With her election, Laurie-Anne became the first African American and the first black woman elected to the Gaithersburg City Council. She is a member of the National League of Cities Board of Directors, the Transportation and Infrastructure Service Committee, and the Women in Municipal Government vice-chair. A member of the Metropolitan Washington Council of Governments, she chairs the Chesapeake Bay and Water Policy Advocacy Committee. Laurie-Anne said these organizations lead on important issues to her and the future of our county: affordable housing, climate change/justice, economic development, education, transportation, and improved infrastructure.
On the campaign trail, she talks about her S.M.A.R.T. policy agenda; the acronym describes an agenda she said will:
Strengthen our commitment to 21st century learning from cradle to career and beyond;
Make living in our county more affordable;
Advance local food production in the Ag reserve;
Recover from the pandemic while revitalizing our economy; and
Tackle climate change with multi-modal transportation infrastructure.
Her work has not gone unnoticed. She was named a Top 100 Women in Maryland by the Daily Record and a 2020 Woman Municipal Leader of the Year by the National League of Cities. Of her many accomplishments, Laurie-Anne is especially proud she spearheaded the passage of the Racial Equity Resolution for the City of Gaithersburg. It created a position in the budget for an equity officer to ensure fair and equitable hiring practices for employees and procurement rules for vendors and contractors.

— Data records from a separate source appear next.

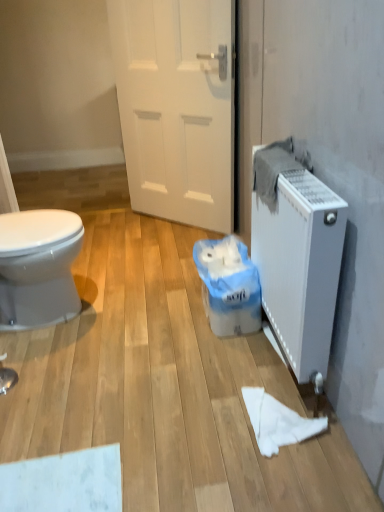
Locate an element on the screen. The image size is (384, 512). free space to the left of white paper towel at lower center is located at coordinates (214, 423).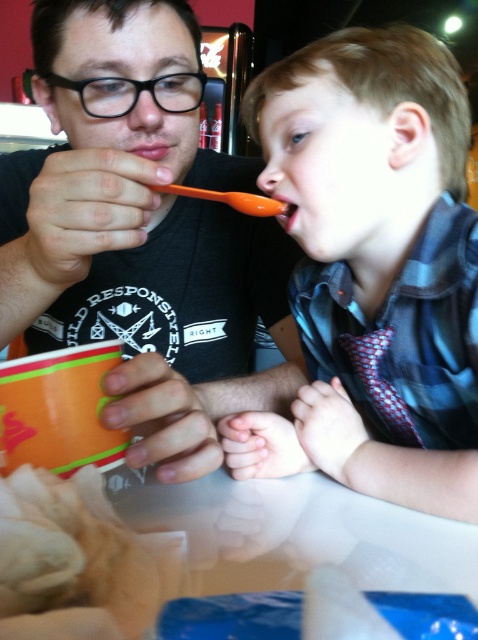
Based on the scene, where is the matte orange spoon at upper right located relative to the point marked at coordinates (x=373, y=269)?

The point marked at coordinates (x=373, y=269) indicates the location of the matte orange spoon at upper right.

Looking at this image, what are the coordinates of the matte orange spoon at upper right?

The matte orange spoon at upper right is located at coordinates point (373, 269).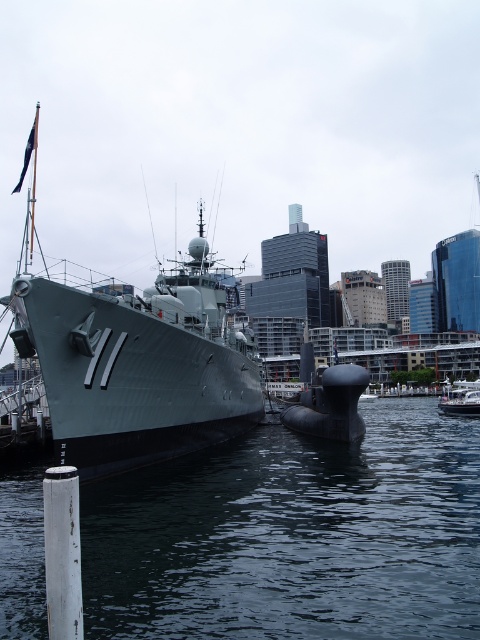
You are a sailor on the matte gray ship at center. You need to lower a lifeboat into the water. Which direction should you move the lifeboat to get it into the dark blue water at lower center?

The dark blue water at lower center is located below the matte gray ship at center, so you should lower the lifeboat downward towards the dark blue water at lower center.

You are standing on the dock and see the dark blue water at lower center and the matte gray ship at center. Which object is nearer to you?

The dark blue water at lower center is closer to the viewer than the matte gray ship at center.

You are a photographer planning to capture the white glossy boat at lower right and the dark blue water at lower center in a single shot. Which object will occupy more of the frame?

The dark blue water at lower center will occupy more of the frame since it is larger in size than the white glossy boat at lower right according to the description.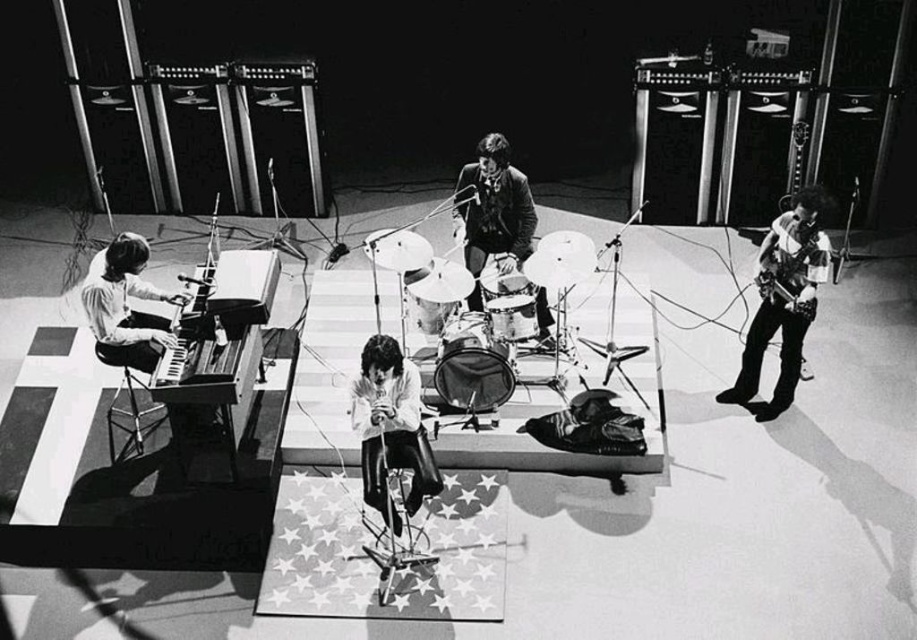
Does white leather jacket at center appear on the left side of shiny silver guitar at right?

Correct, you'll find white leather jacket at center to the left of shiny silver guitar at right.

Locate an element on the screen. This screenshot has width=917, height=640. white leather jacket at center is located at coordinates (390, 428).

Can you confirm if shiny black guitar at right is shorter than smooth black piano at left?

No, shiny black guitar at right is not shorter than smooth black piano at left.

Does point (802, 227) come farther from viewer compared to point (186, 301)?

No, it is in front of (186, 301).

Does point (725, 401) come closer to viewer compared to point (120, 346)?

No.

This screenshot has height=640, width=917. I want to click on shiny black guitar at right, so click(x=783, y=300).

What do you see at coordinates (390, 428) in the screenshot? Image resolution: width=917 pixels, height=640 pixels. I see `white leather jacket at center` at bounding box center [390, 428].

This screenshot has height=640, width=917. I want to click on white leather jacket at center, so click(390, 428).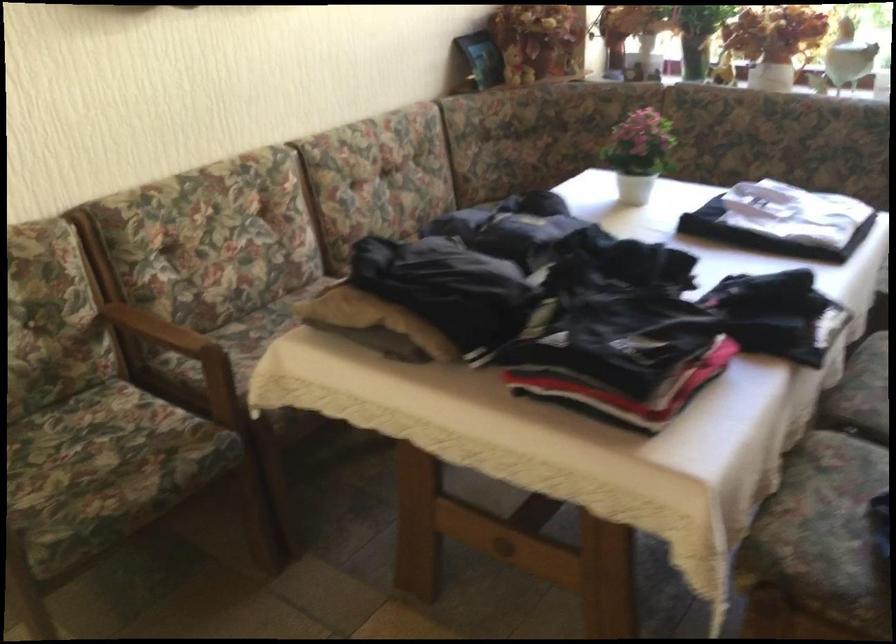
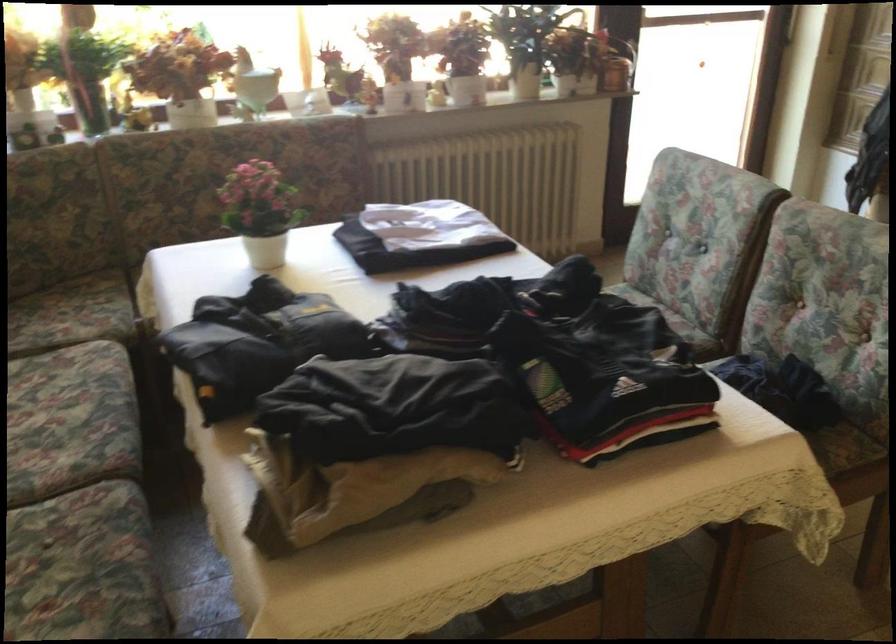
Find the pixel in the second image that matches (x=622, y=149) in the first image.

(261, 212)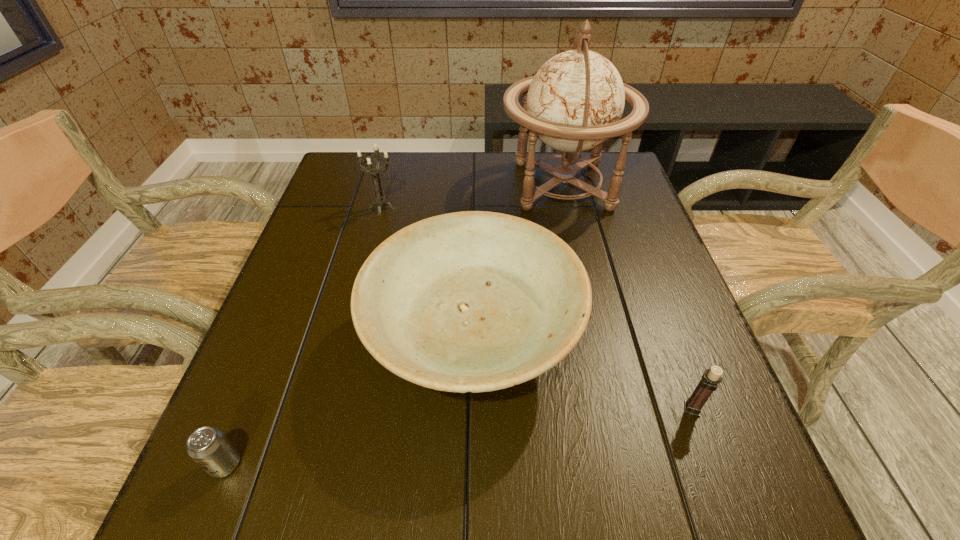
Where is `vacant space located at the front of the globe showing Africa`? This screenshot has width=960, height=540. vacant space located at the front of the globe showing Africa is located at coordinates (475, 185).

I want to click on vacant space located on the back of the dish, so click(x=474, y=217).

Identify the location of vacant space located 0.070m on the front of the taller candle holder. The image size is (960, 540). (375, 234).

Find the location of a particular element. This screenshot has height=540, width=960. blank space located on the back of the second shortest object is located at coordinates (656, 309).

Image resolution: width=960 pixels, height=540 pixels. What are the coordinates of `vacant area located 0.300m on the back of the shortest object` in the screenshot? It's located at (288, 309).

Find the location of `object located in the far edge section of the desktop`. object located in the far edge section of the desktop is located at coordinates (575, 101).

The width and height of the screenshot is (960, 540). What are the coordinates of `object present at the near edge` in the screenshot? It's located at (207, 446).

Identify the location of candle holder positioned at the left edge. (380, 200).

The height and width of the screenshot is (540, 960). I want to click on beer can located in the left edge section of the desktop, so click(x=207, y=446).

At what (x,y) coordinates should I click in order to perform the action: click on globe located at the right edge. Please return your answer as a coordinate pair (x, y). Image resolution: width=960 pixels, height=540 pixels. Looking at the image, I should click on coord(575,101).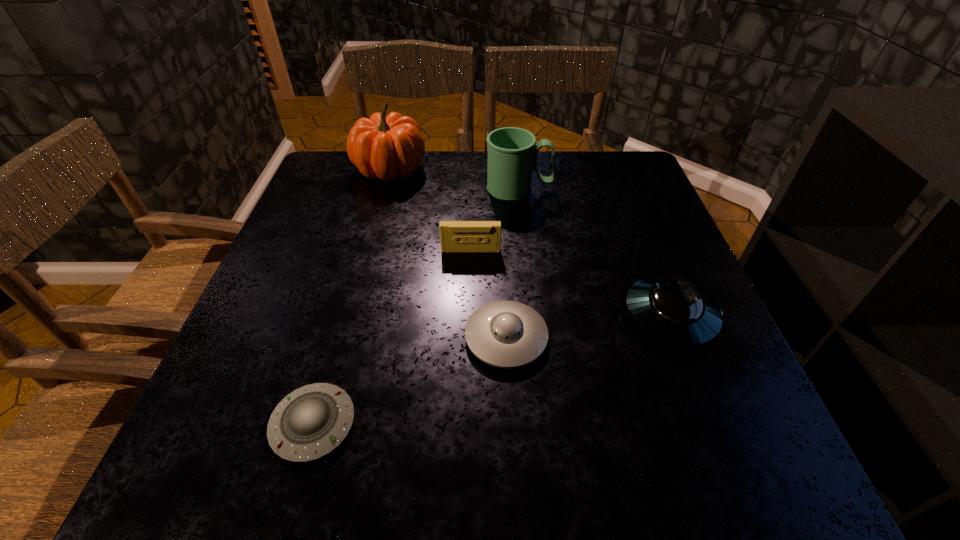
Find the location of a particular element. The width and height of the screenshot is (960, 540). saucer located at the left edge is located at coordinates (310, 422).

Where is `object positioned at the right edge`? This screenshot has height=540, width=960. object positioned at the right edge is located at coordinates (673, 309).

The height and width of the screenshot is (540, 960). I want to click on object present at the far left corner, so click(x=382, y=147).

This screenshot has height=540, width=960. I want to click on object that is positioned at the near left corner, so click(x=310, y=422).

Locate an element on the screen. vacant area at the far edge of the desktop is located at coordinates (548, 188).

The image size is (960, 540). I want to click on vacant space at the left edge, so click(x=360, y=220).

Where is `blank space at the right edge of the desktop`? blank space at the right edge of the desktop is located at coordinates (632, 260).

Find the location of a particular element. Image resolution: width=960 pixels, height=540 pixels. vacant position at the far left corner of the desktop is located at coordinates (325, 181).

Identify the location of free space at the near left corner of the desktop. (217, 438).

Locate an element on the screen. This screenshot has width=960, height=540. free space at the far right corner of the desktop is located at coordinates (634, 166).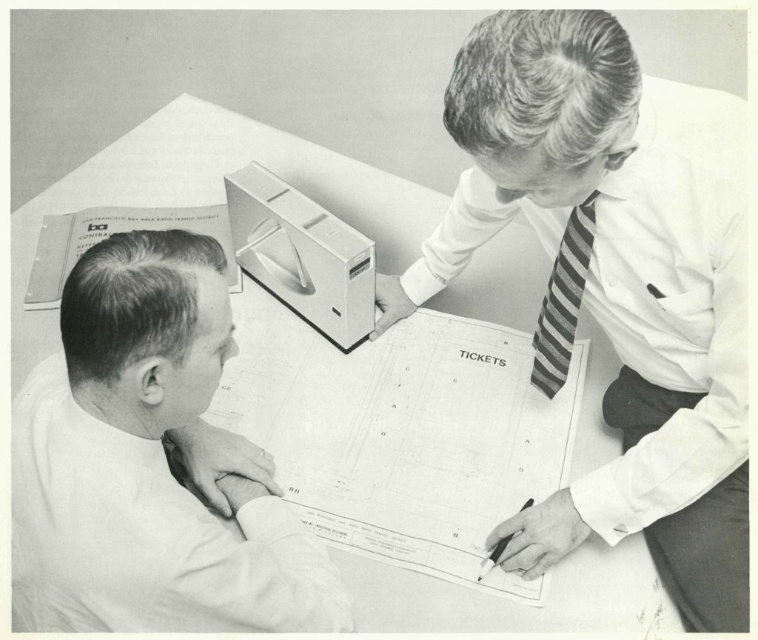
You are an observer standing at the edge of the table. Which object, the smooth white shirt at lower left or the striped fabric tie at upper right, is wider?

The smooth white shirt at lower left is wider than the striped fabric tie at upper right.

Based on the scene described, where exactly is the white paper at upper center located in the image?

The white paper at upper center is located at point coordinates of 0.302 on the x axis and 0.277 on the y axis.

You are a new employee attending a meeting at the table. You need to sign a document using the black plastic pen at lower center. Where should you place your hand to reach the pen while keeping your eyes on the white paper at upper center?

You should place your hand near the lower center of the table to reach the black plastic pen at lower center while keeping your eyes on the white paper at upper center.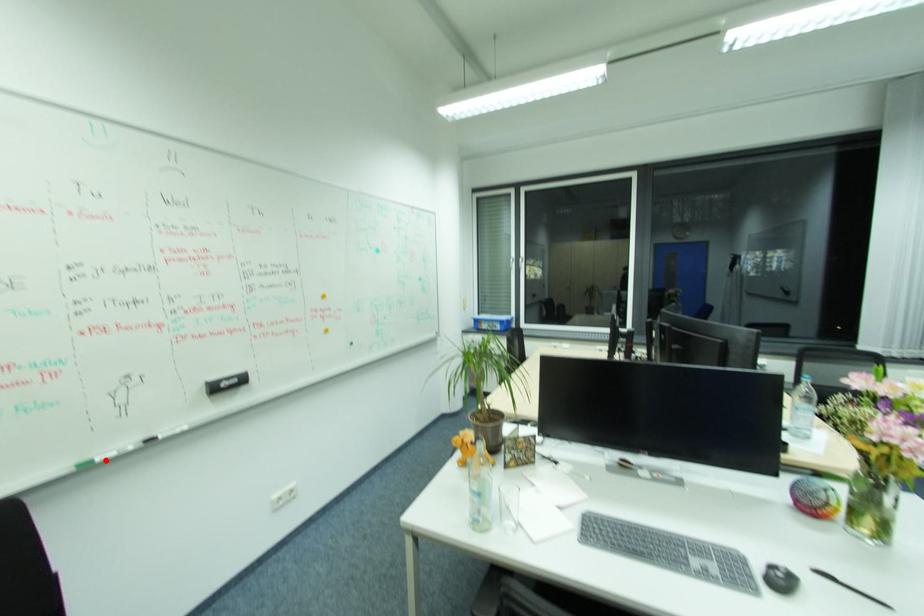
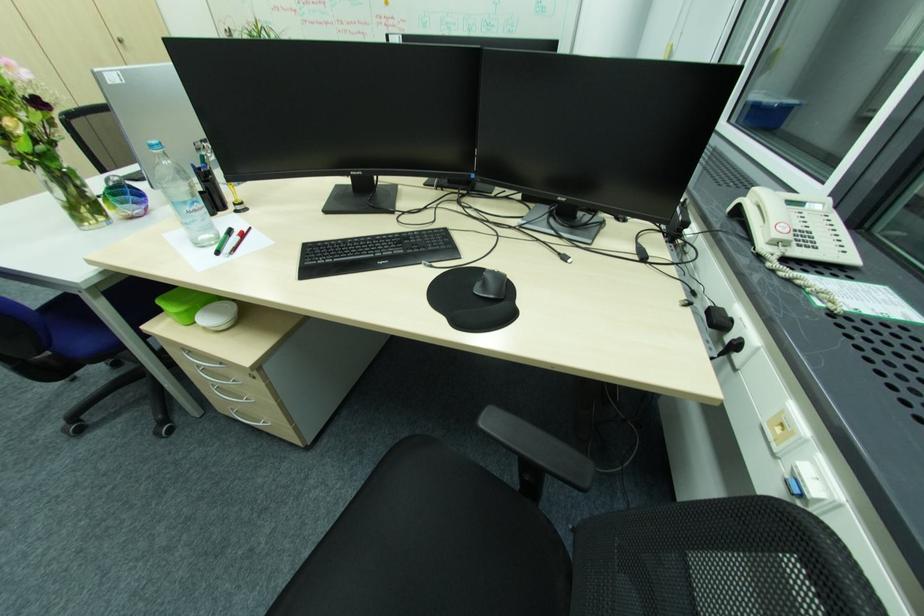
Question: I am providing you with two images of the same scene from different viewpoints. A red point is marked on the first image. Can you still see the location of the red point in image 2?

Choices:
 (A) Yes
 (B) No

Answer: (B)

Laurie-Anne views herself as a consensus builder, someone who works well with other legislators. She also believes her unique experience will benefit the council and citizens across Montgomery County. Laurie-Anne is a left-leaning centrist and one of the viable candidates from Upcounty whose perspective will help change the narrative on many policy issues. She has friends in all camps of Montgomery County politics. If her personal accomplishments are an indicator of how she will lead, we can rest assured she will look for ways to work with colleagues to ensure Montgomery County grows and prospers.